Sex is a physiological need according to Maslow’s hierarchy, apart from food and breathing. Therefore, there’s nothing to be ashamed of wanting to engage in a basic human need. But the problem lies in the fact that not many are serious about this need. Even after repeated awareness, there are many who still opt for unprotected sexual practices, leading to health issues such as Human Immunodeficiency Virus (HIV) that would result in Acquired Immunodeficiency Syndrome (AIDS) if proper interventions aren’t taken at the right time. However, with the advent of the COVID-19 pandemic, venereologists observe a spike in the number of cases among males and youth.
“There’s a spike in the number of HIV cases for 2019,” observed Dr. Iresh Jayaweera, Consultant Venereologist (Acting), National STD Control Programme (Puttalam). “Out of the 439 cases that were reported, 359 were males.

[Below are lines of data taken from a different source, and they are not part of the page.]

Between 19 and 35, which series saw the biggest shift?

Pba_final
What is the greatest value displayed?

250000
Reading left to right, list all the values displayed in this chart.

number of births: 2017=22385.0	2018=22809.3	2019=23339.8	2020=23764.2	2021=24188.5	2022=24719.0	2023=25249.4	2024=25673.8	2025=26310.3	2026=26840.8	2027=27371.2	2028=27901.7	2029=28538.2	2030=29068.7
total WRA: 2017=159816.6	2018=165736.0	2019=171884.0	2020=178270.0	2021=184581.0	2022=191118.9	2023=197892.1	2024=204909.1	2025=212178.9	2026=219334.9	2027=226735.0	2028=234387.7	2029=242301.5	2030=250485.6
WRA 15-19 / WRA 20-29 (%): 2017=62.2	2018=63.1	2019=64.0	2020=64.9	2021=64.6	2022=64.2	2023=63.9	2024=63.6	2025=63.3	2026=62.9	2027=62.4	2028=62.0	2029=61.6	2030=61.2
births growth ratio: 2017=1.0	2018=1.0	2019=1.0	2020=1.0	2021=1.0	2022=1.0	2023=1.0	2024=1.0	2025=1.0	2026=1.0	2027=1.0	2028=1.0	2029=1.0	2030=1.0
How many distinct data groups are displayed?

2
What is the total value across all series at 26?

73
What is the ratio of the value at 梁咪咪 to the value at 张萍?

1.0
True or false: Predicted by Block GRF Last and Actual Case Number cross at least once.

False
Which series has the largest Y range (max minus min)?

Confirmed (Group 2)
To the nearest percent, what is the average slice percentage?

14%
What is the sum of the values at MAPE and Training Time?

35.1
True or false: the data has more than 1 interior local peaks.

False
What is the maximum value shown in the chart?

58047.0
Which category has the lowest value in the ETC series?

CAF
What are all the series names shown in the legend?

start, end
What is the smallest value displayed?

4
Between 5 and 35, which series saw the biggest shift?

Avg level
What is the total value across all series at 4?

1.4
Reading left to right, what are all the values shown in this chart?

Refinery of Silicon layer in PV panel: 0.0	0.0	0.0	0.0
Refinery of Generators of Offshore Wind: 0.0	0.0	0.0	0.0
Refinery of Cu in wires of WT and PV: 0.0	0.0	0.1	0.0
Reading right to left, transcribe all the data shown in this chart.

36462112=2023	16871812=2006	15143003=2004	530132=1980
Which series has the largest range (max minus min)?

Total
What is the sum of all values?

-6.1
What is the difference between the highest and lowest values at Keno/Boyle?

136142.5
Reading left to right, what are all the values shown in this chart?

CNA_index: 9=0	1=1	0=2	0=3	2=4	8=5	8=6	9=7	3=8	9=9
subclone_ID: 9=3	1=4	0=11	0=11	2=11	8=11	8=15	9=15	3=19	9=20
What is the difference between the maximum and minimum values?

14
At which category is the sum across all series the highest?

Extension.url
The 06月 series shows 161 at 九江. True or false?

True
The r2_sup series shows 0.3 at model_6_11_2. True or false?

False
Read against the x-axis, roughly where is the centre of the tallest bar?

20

Since the youth has a greater tendency towards having unprotected sex, this year’s World AIDS Day theme is titled ‘Youth responsibility to stop HIV’,” said Dr. Jayaweera.
He observes that the youth have a tendency to form new relationships via the cyberspace as a result of the pandemic. “Many males have been infected due to same-sex partnerships. Moreover, since 2016 there has been a spike in the number of cases among teenagers (between ages 15-24). By 2019, 12% of the total infected population falls into this age group. While around 89% of them were males, a majority of them have dropped out of school due to socio-economic issues,” he added.
Speaking about misconceptions, Dr. Jayaweera said that people think those who engage in ‘unusual’ or ‘uncommon’ sexual behaviours have a tendency to get infected with HIV/AIDS. “But irrespective of social status, age or gender, anybody could get infected by this illness. One of the main issues is because two people decide to have unprotected sex. This means not using family planning methods such as condoms. But if two people trust each other and have no symptoms of HIV then the risk is zero. On the other hand, most people don’t like to consult doctors or services in this area mainly due to the stigma. This is a downside as well,” he explained.
Dr. Jayaweera however admitted that there is a lesser number of People Living with HIV (PLHIV). “We believe around 3600 people have HIV and out of them around 1000 do not even know that they have the illness. People also think those who have HIV also have AIDS. But everybody who has HIV doesn’t develop AIDS. Therefore it is wrong to call PLHIV as people having AIDS. This has put many people in an uncomfortable situation especially due to unethical media practices,” he added.
Those having HIV may however be at risk if they don’t identify their conditions early. “There are instances when PLHIVgot AIDS due to delayed diagnosis and interventions,” Dr. Jayaweera further said. “The risk of them dying is high. Therefore our aim is to identify and diagnose them as early as possible. At our clinics we maintain confidentiality and they don’t have to worry about being stigmatised or discriminated,” the doctor said.
People also need to understand that HIV is a virus. It could pass onto another person through the following ways :
- Having unprotected sex
- From an infected mother to a child
- During blood transfusions (this is why it’s necessary to screen blood)
- During exchange of syringes (esp. among drug addicts)
“If a person is diagnosed with HIV the patient is prescribed the antiretroviral therapy,” he added. “When a patient continues it for some time, the virus gets smaller or rather undetectable. Thereafter even if that person has unprotected sex or say if the condom breaks during intercourse, there’s no risk of transmitting the virus. If they continue with their course of medicine and follow proper medical advice they can lead a normal life thereafter,” he said.
“Around 15,000-18,000 people visit our clinics annually to seek treatments for sexually transmitted diseases (STDs),” Dr. Jayaweera noted. “One of the main conditions they seek treatment for is Herpes. Similarly to HIV, many people are unaware of having this condition, but they look normal in appearance. Around 3000-4000 cases with Herpes infections are reported annually. The number that gets unreported is even higher,” he stressed.
Dr. Jayaweera further said that people may also get non-gonococcal infections. “This is where men will feel a pain in their lower abdomen, pain in their testicles and difficulty in urinating. Women too will have similar symptoms in their vagina apart from genital warts. Sometimes there may be warts forming in the cervix thereby limiting chances of pregnancy leading to infertility,” he added.
“Hence it is advisable to test your blood for HIV at least once in your lifetime to be sure about your HIV status,” advised Dr. Jayaweera. “Our clinics and staff are ready to assist you and help you come out of stigma and discrimination. All details will be confidential and we ensure a comfortable experience for those who seek our support. We are also educating the masses on impotence and other matters related to sex education,” he concluded.